Talking to The Times, Daltrey revealed: "I have to be realistic. I’m on my way out. The average life expectancy is 83 and with a bit of luck I'll make that, but we need someone else to drive things."

He won't be leaving Teenage Cancer Trust, but will be taking up a less demanding role, he explained.

"I’m not leaving TCT – I've been a patron since I first met the charity’s founders, Dr Adrian and Myrna Whiteson, more than 30 years ago - and that will continue."

"But I’ll be working in the back room, talking to the government, rattling cages."

Daltrey has been facing up to the fact that he&squot;s on his "way out". (Photo by Gijsbert Hanekroot/Redferns)
Daltrey has been facing up to the fact that he's on his "way out". (Photo by Gijsbert Hanekroot/Redferns).

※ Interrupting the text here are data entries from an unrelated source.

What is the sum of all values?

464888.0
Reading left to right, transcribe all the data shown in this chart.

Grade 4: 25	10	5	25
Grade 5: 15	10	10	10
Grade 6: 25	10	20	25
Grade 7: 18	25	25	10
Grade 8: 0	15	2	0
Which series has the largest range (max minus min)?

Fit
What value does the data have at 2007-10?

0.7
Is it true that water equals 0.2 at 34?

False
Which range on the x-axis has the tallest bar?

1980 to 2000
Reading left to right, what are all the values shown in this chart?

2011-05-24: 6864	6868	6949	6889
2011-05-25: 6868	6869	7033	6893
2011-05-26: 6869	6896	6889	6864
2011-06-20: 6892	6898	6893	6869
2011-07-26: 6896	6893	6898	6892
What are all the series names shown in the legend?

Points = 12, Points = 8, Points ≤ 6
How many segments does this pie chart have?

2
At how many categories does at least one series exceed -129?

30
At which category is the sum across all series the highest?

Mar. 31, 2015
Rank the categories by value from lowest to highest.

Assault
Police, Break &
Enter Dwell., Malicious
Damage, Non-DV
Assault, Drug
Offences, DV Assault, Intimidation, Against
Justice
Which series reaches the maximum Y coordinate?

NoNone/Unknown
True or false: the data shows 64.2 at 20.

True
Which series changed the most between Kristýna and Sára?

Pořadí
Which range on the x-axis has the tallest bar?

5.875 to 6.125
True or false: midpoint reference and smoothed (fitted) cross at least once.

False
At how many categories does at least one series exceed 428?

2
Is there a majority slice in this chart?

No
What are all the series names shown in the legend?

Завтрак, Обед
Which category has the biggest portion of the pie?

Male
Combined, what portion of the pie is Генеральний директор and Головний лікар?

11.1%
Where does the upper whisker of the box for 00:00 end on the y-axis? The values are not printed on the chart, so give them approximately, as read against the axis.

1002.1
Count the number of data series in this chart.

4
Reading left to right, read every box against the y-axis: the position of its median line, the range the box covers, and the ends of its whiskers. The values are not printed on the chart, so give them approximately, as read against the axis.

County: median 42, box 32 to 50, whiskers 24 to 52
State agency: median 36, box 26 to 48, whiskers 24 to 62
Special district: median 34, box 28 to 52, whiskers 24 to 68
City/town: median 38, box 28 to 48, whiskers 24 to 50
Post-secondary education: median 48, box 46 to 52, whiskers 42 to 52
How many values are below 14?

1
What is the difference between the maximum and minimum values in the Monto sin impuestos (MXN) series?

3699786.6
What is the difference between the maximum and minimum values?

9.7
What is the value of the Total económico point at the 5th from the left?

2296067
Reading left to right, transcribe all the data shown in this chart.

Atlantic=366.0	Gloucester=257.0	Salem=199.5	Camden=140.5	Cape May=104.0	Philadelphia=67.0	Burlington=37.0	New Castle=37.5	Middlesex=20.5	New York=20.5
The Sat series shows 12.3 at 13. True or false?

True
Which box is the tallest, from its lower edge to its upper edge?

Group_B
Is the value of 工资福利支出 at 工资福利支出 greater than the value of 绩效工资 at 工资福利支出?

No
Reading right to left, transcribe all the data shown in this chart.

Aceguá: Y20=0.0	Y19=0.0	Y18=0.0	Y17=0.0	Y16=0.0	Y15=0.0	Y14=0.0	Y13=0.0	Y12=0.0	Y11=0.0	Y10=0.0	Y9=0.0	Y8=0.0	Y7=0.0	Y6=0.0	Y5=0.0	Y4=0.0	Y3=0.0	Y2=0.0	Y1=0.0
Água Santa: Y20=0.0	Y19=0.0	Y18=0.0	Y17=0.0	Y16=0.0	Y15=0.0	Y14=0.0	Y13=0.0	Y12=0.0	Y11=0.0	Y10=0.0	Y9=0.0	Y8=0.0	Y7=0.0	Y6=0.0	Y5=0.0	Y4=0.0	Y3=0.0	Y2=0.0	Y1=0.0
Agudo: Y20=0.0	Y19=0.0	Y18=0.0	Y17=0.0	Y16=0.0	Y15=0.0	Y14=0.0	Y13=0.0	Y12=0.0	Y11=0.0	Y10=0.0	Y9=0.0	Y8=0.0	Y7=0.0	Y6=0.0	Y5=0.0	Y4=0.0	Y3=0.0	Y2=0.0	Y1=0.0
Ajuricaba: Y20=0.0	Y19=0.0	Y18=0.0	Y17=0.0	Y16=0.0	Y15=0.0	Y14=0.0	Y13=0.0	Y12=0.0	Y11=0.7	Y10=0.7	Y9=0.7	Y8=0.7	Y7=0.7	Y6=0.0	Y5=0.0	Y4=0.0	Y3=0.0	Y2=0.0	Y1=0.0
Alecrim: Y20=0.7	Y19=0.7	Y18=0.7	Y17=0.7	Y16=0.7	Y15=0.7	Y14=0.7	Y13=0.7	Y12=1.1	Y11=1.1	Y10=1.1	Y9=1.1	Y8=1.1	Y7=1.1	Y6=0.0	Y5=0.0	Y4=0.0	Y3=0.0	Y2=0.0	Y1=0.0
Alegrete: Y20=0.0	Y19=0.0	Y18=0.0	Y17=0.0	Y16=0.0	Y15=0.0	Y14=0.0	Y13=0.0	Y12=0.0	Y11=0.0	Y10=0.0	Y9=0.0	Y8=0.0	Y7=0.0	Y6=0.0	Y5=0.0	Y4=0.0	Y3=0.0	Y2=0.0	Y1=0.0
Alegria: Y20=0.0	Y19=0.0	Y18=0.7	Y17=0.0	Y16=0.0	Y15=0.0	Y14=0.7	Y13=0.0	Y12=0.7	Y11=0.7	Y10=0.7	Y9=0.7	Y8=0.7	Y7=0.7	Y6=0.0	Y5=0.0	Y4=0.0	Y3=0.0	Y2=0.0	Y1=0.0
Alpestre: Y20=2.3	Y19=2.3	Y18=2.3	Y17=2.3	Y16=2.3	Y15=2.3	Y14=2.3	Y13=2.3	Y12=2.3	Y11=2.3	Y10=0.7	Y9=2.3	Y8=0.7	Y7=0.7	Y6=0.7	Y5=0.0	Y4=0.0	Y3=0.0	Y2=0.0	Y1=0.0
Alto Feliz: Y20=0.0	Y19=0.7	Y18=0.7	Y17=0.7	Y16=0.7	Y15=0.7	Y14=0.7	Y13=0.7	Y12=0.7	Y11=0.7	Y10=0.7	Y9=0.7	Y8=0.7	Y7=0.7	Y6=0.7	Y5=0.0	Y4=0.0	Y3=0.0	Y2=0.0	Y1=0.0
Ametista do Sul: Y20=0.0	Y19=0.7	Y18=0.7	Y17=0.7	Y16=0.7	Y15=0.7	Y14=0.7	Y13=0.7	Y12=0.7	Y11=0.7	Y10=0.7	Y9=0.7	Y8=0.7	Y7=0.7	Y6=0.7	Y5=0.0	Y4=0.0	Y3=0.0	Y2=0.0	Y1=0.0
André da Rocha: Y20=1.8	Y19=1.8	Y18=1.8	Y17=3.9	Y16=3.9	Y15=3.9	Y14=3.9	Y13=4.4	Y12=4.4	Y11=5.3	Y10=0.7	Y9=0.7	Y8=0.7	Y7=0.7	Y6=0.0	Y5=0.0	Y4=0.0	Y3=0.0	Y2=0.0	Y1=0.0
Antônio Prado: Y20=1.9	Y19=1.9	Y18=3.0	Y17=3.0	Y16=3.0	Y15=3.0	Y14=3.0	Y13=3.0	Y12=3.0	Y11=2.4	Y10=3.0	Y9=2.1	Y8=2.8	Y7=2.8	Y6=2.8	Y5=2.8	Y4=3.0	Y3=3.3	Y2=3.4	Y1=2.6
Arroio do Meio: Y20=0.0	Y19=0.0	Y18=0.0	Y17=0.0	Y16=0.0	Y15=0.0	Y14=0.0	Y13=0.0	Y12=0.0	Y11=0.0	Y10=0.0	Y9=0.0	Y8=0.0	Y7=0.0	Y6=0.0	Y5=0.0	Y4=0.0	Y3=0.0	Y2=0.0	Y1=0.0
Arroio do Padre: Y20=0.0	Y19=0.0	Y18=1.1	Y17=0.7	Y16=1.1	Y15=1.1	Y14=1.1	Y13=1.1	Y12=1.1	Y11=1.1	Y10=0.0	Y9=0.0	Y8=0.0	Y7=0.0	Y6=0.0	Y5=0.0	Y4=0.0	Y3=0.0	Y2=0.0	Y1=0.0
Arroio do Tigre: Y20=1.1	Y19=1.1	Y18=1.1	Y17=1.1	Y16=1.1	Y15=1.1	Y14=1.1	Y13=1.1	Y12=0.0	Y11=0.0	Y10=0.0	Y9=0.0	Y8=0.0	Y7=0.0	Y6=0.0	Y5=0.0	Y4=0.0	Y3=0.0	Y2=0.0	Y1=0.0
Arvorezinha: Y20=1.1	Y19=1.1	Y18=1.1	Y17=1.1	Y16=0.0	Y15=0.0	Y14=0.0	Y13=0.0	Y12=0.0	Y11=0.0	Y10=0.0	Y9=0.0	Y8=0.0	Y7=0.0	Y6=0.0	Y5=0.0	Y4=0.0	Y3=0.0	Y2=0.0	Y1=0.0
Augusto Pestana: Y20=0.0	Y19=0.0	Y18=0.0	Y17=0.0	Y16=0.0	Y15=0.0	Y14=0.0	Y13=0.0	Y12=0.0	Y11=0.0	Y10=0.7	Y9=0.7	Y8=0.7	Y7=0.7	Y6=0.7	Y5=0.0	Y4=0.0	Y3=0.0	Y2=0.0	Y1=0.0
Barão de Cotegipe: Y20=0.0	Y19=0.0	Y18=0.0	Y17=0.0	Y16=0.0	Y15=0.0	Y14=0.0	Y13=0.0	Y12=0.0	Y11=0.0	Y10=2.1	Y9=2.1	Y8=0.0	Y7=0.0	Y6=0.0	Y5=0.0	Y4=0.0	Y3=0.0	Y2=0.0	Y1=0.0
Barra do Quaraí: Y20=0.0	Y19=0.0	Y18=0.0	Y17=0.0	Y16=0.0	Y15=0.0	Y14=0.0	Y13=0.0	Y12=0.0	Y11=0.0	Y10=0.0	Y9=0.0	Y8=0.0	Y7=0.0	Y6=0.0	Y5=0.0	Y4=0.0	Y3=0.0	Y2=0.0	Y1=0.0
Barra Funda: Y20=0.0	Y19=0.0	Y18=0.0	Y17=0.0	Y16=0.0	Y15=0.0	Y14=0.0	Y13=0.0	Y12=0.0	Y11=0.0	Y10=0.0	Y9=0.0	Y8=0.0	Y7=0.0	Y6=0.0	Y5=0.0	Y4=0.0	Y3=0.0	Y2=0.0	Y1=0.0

Picture: Getty

Daltrey keeps himself in great condition, though the physicality of performing one-off concerts like Teenage Cancer Trust are taking its toll, especially after a long winter.

"We haven't done anything for seven months and this winter's been brutal. I've been in hibernation. For the whole of January, I lost my voice completely."

The 'My Generation' singer didn't pour cold water on a return for The Who though, hinting at a return in the near future.

"I live like a monk and if I went on tour for a week I’d be fit as a butcher's dog again, but tonight, for the first time in my career, I think, 'Blimey, this is hard.'"

Townshend also mirrored these comments in another interview, suggesting that The Who still have another major tour left in the tank.

"I do and I think I will," the guitarist said in regards to hitting the road for a final time. "It feels to me like there's one thing The Who can do, and that's a final tour where we play every territory in the world and then crawl off to die."